Segment Start: DATA TO PROCESS

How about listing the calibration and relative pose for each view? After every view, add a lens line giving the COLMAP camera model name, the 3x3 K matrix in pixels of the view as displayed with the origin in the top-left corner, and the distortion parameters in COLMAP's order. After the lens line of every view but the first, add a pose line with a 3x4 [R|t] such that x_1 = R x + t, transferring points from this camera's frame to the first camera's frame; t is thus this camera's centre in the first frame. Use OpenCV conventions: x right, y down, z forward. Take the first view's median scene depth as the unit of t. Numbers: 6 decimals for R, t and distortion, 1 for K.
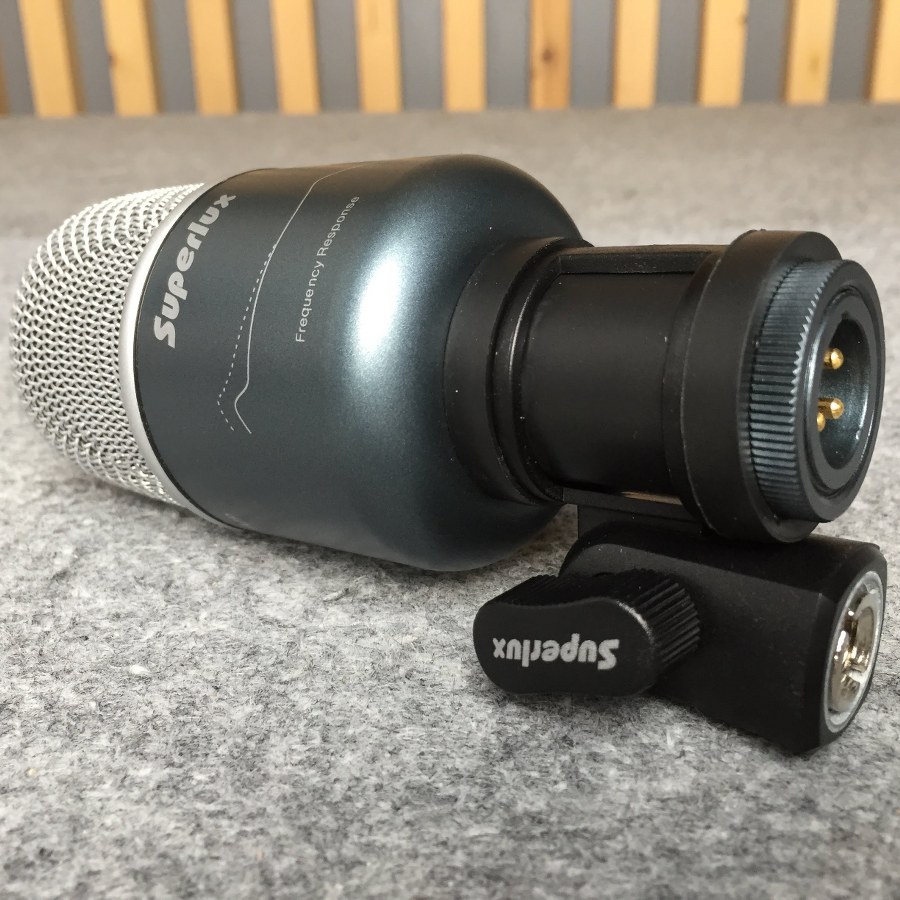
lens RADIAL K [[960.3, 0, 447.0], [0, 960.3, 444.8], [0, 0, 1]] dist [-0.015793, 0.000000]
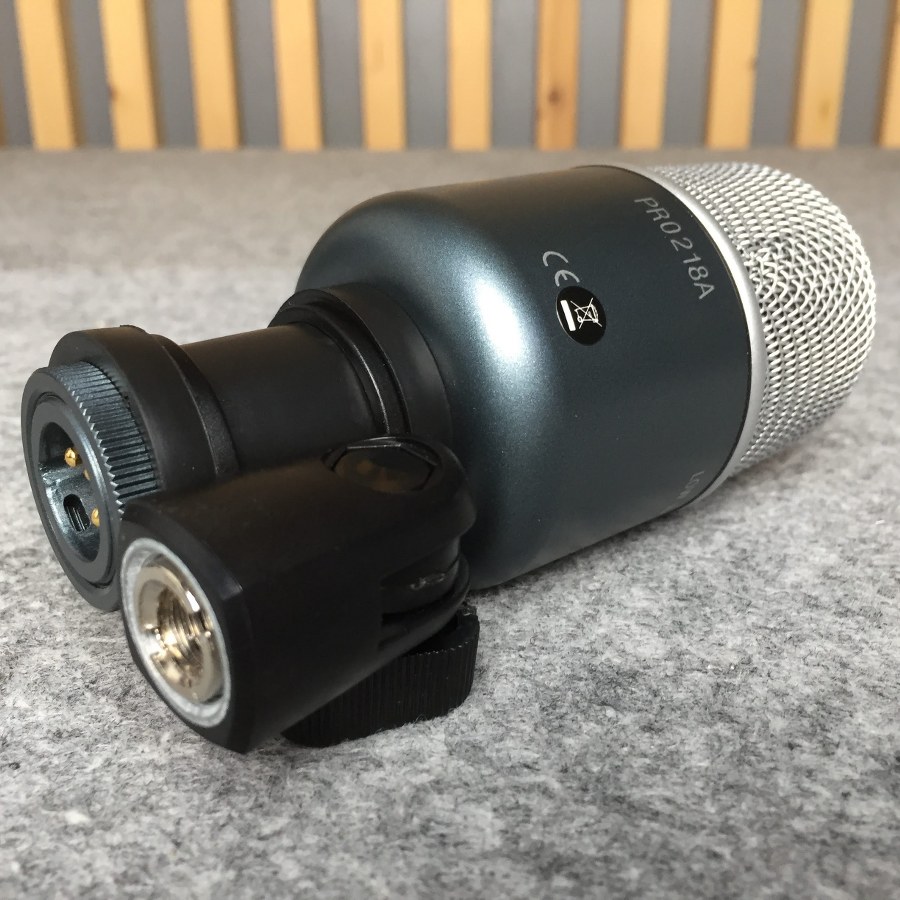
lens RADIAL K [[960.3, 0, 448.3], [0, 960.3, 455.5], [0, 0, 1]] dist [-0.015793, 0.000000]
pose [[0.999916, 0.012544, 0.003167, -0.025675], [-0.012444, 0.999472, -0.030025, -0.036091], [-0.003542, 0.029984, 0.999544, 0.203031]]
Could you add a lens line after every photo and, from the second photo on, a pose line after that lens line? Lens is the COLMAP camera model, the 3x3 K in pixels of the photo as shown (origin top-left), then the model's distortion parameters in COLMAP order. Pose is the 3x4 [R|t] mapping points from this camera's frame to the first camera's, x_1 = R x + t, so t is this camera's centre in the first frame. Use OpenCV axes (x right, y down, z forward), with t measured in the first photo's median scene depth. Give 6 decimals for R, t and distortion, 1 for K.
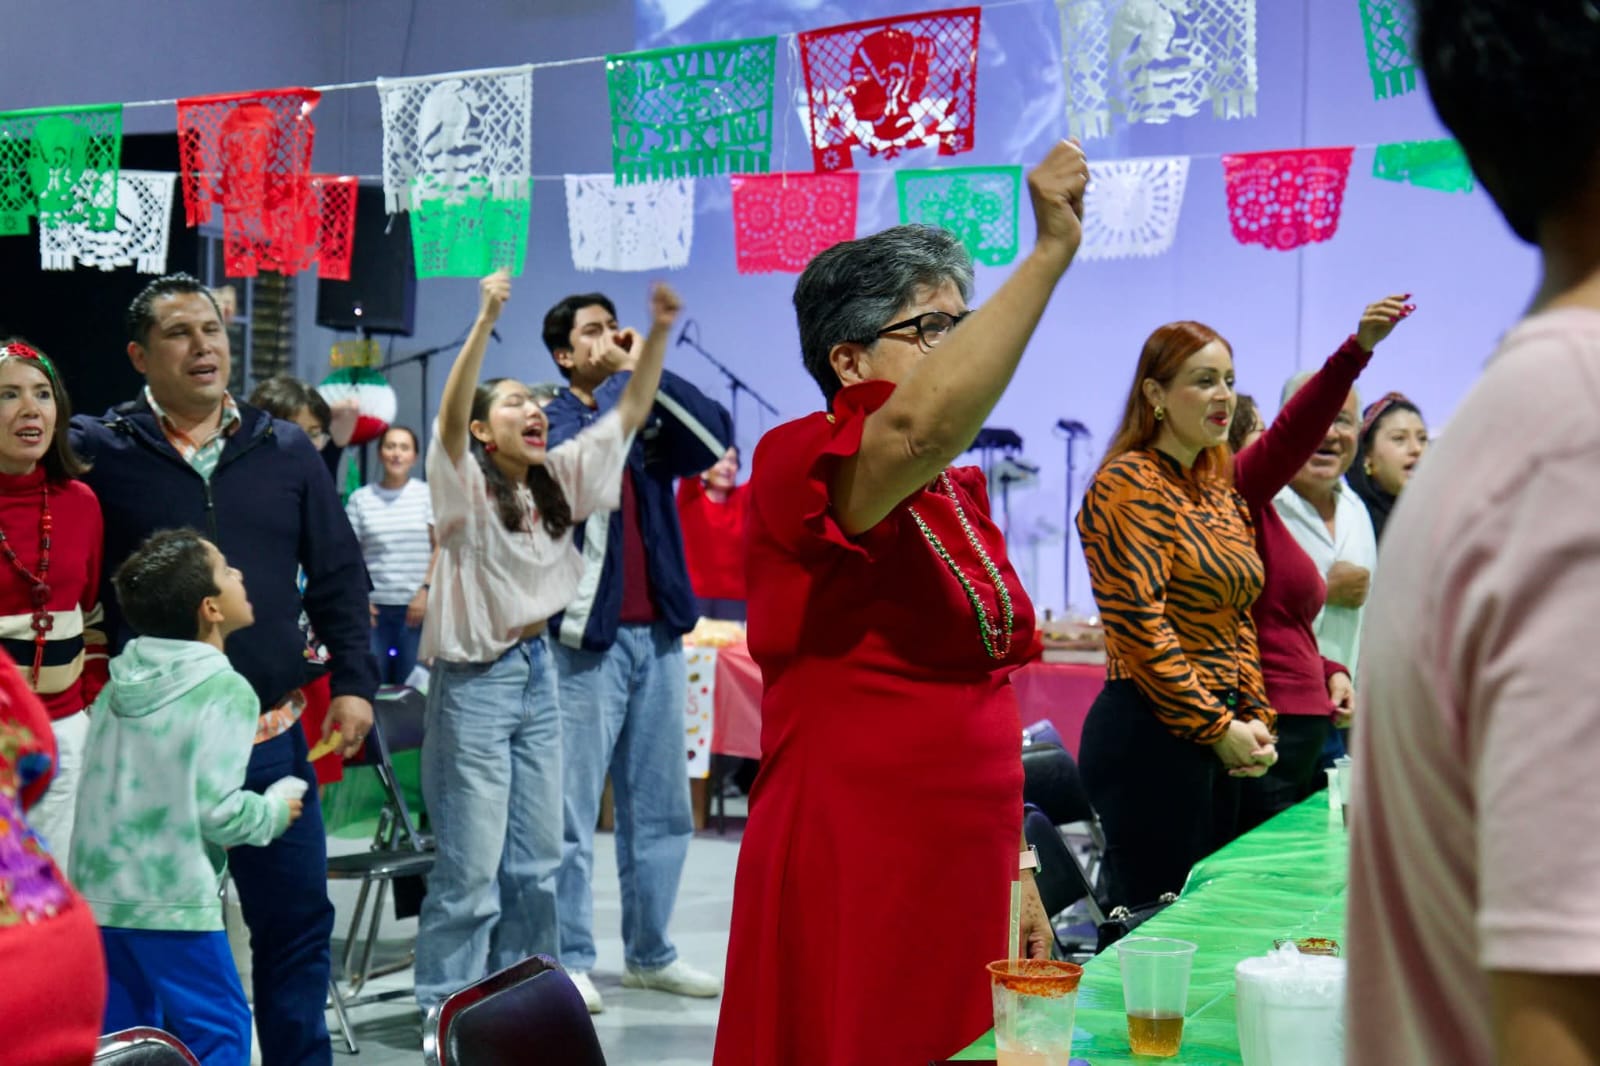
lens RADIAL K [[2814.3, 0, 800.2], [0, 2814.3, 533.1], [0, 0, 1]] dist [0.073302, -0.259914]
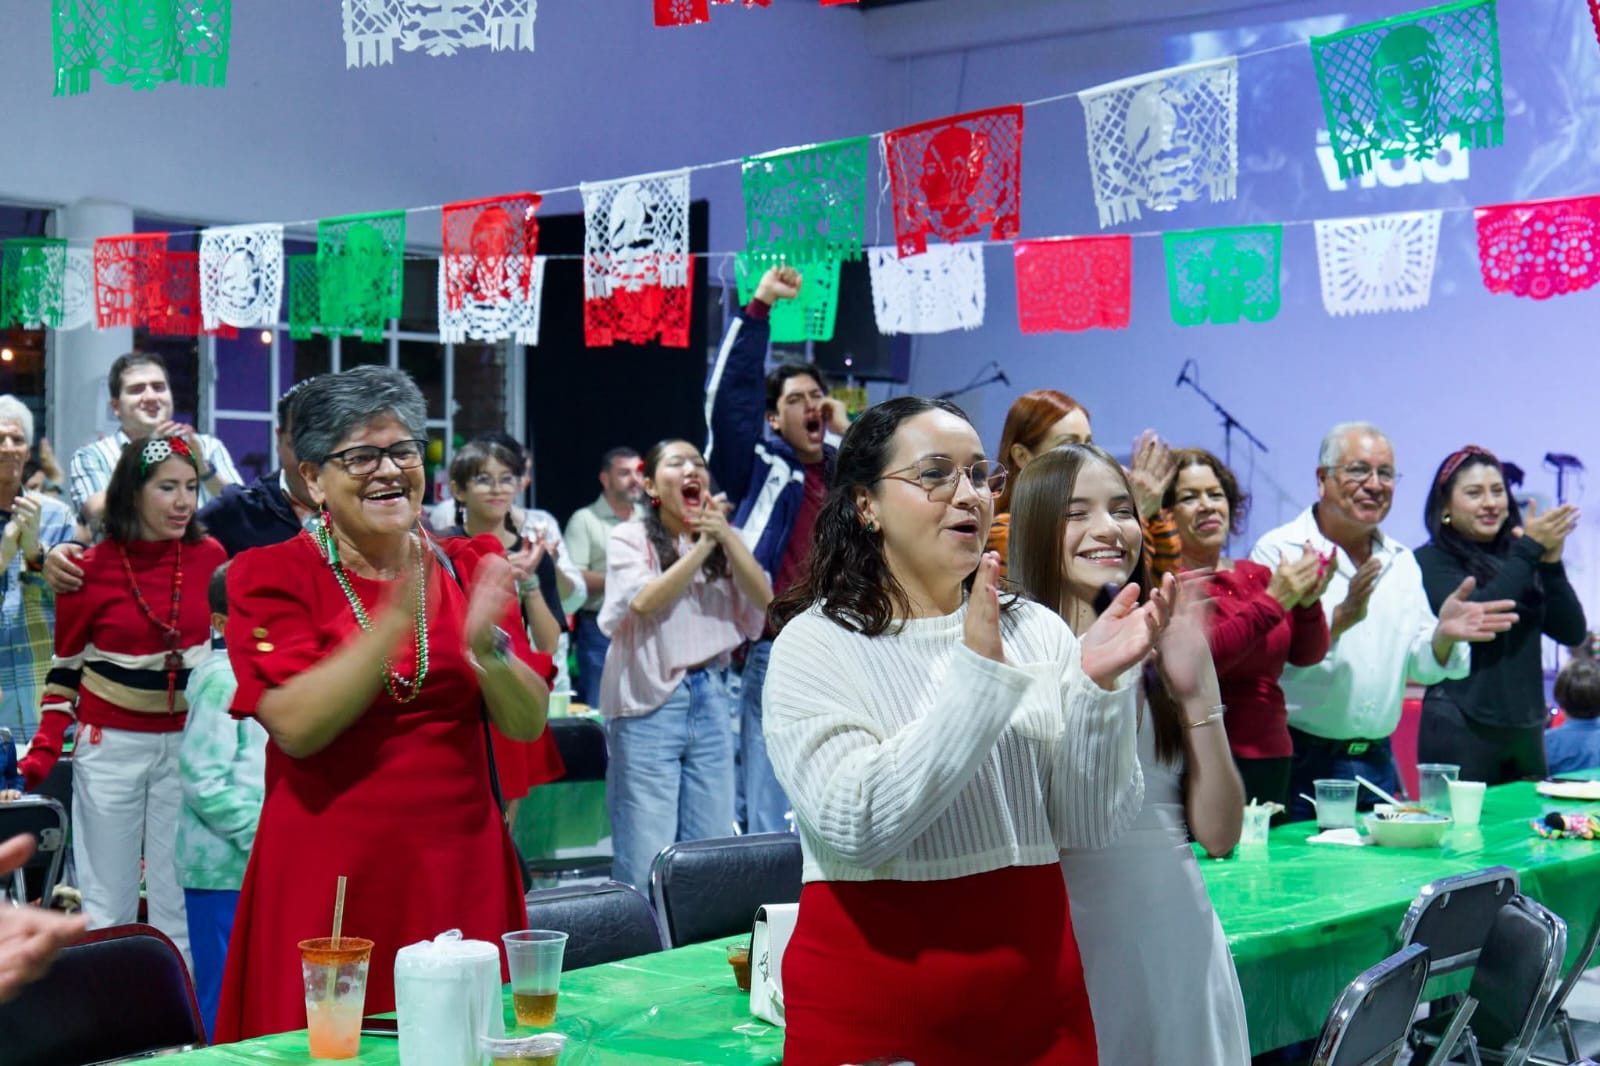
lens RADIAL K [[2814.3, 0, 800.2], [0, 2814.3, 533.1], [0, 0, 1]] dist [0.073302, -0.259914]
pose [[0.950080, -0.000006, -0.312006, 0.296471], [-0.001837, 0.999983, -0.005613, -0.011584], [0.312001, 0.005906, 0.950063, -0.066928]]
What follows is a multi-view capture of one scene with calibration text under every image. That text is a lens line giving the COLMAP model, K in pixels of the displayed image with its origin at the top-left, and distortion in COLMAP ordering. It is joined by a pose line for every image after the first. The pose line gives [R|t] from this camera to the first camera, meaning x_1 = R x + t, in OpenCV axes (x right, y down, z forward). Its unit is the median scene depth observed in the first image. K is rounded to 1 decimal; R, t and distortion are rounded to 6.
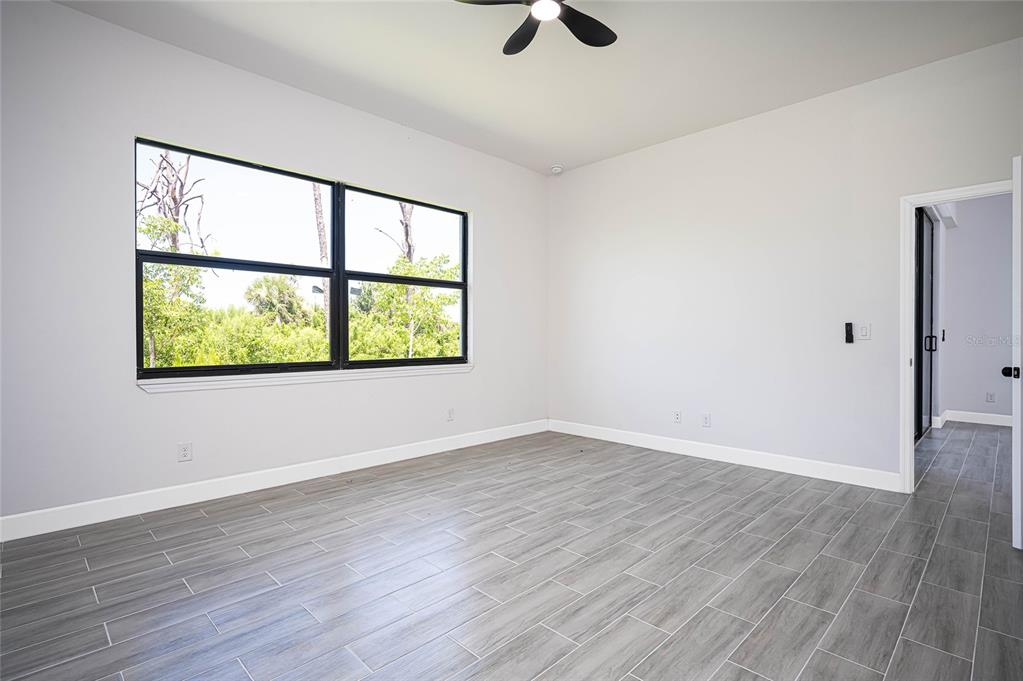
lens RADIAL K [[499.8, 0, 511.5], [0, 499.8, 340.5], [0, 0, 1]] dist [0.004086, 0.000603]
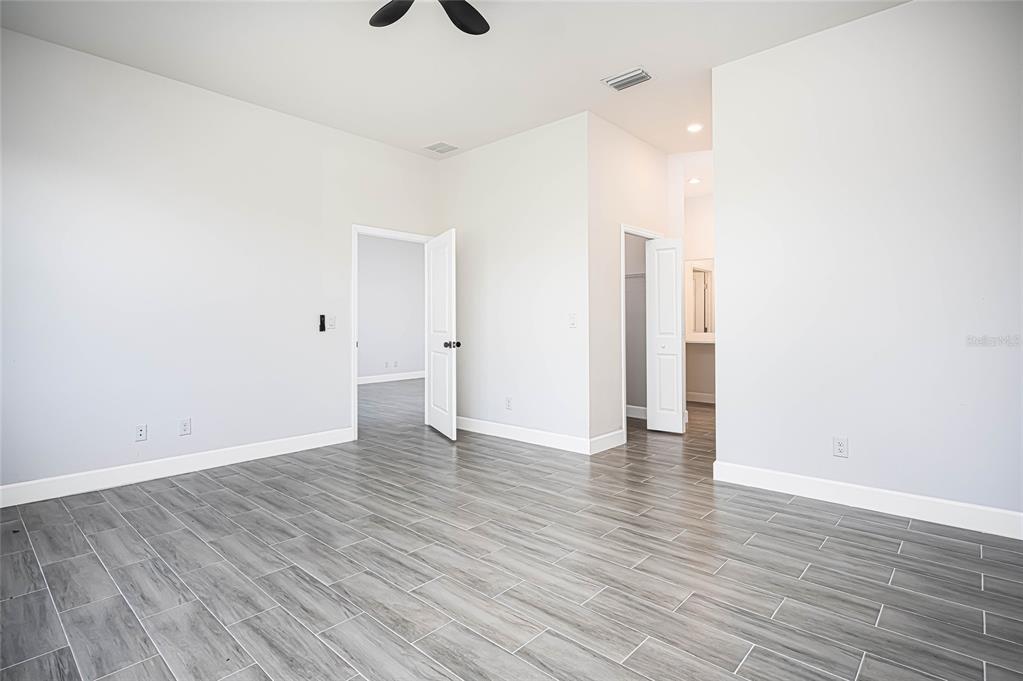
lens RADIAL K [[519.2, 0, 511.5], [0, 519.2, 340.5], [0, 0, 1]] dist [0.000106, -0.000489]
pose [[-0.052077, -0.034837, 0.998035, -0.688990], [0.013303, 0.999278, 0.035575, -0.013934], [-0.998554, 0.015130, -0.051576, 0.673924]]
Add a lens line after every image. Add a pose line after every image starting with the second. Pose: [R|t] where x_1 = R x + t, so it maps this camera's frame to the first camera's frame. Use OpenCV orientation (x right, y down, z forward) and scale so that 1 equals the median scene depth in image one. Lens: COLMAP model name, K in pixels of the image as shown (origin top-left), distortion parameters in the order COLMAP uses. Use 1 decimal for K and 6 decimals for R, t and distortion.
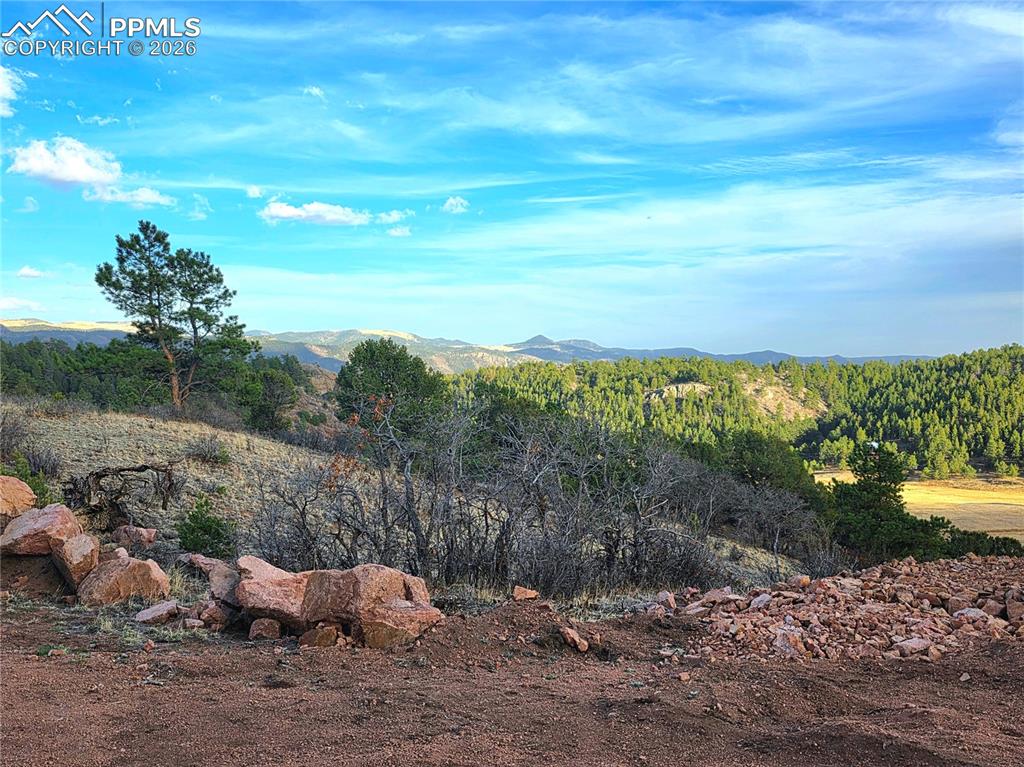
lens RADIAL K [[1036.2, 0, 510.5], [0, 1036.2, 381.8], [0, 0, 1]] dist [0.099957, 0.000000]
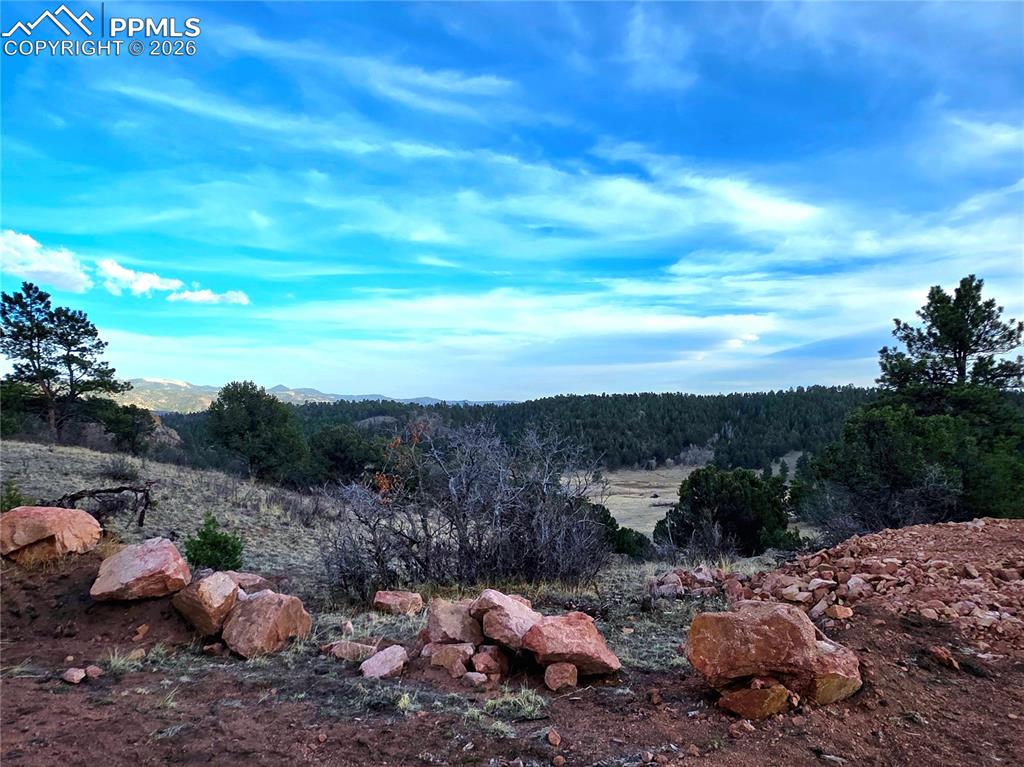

Segment End: DATA TO PROCESS

Please retype, exactly and only, the lines from the one holding "What follows is" to the end of the entries, both ends included, without any pictures.

RESPONSE TO THIS TASK –
What follows is a multi-view capture of one scene with calibration text under every image. That text is a lens line giving the COLMAP model, K in pixels of the displayed image with its origin at the top-left, and distortion in COLMAP ordering. It is joined by a pose line for every image after the first. The pose line gives [R|t] from this camera to the first camera, meaning x_1 = R x + t, in OpenCV axes (x right, y down, z forward). Its unit is the median scene depth observed in the first image. K is rounded to 1 decimal; R, t and distortion are rounded to 6.
lens RADIAL K [[499.8, 0, 511.5], [0, 499.8, 340.5], [0, 0, 1]] dist [0.004086, 0.000603]
lens RADIAL K [[519.2, 0, 511.5], [0, 519.2, 340.5], [0, 0, 1]] dist [0.000106, -0.000489]
pose [[-0.052077, -0.034837, 0.998035, -0.688990], [0.013303, 0.999278, 0.035575, -0.013934], [-0.998554, 0.015130, -0.051576, 0.673924]]
Add a lens line after every image. Add a pose line after every image starting with the second. Pose: [R|t] where x_1 = R x + t, so it maps this camera's frame to the first camera's frame. Use OpenCV orientation (x right, y down, z forward) and scale so that 1 equals the median scene depth in image one. Lens: COLMAP model name, K in pixels of the image as shown (origin top-left), distortion parameters in the order COLMAP uses. Use 1 decimal for K and 6 decimals for R, t and distortion.
lens RADIAL K [[1036.2, 0, 510.5], [0, 1036.2, 381.8], [0, 0, 1]] dist [0.099957, 0.000000]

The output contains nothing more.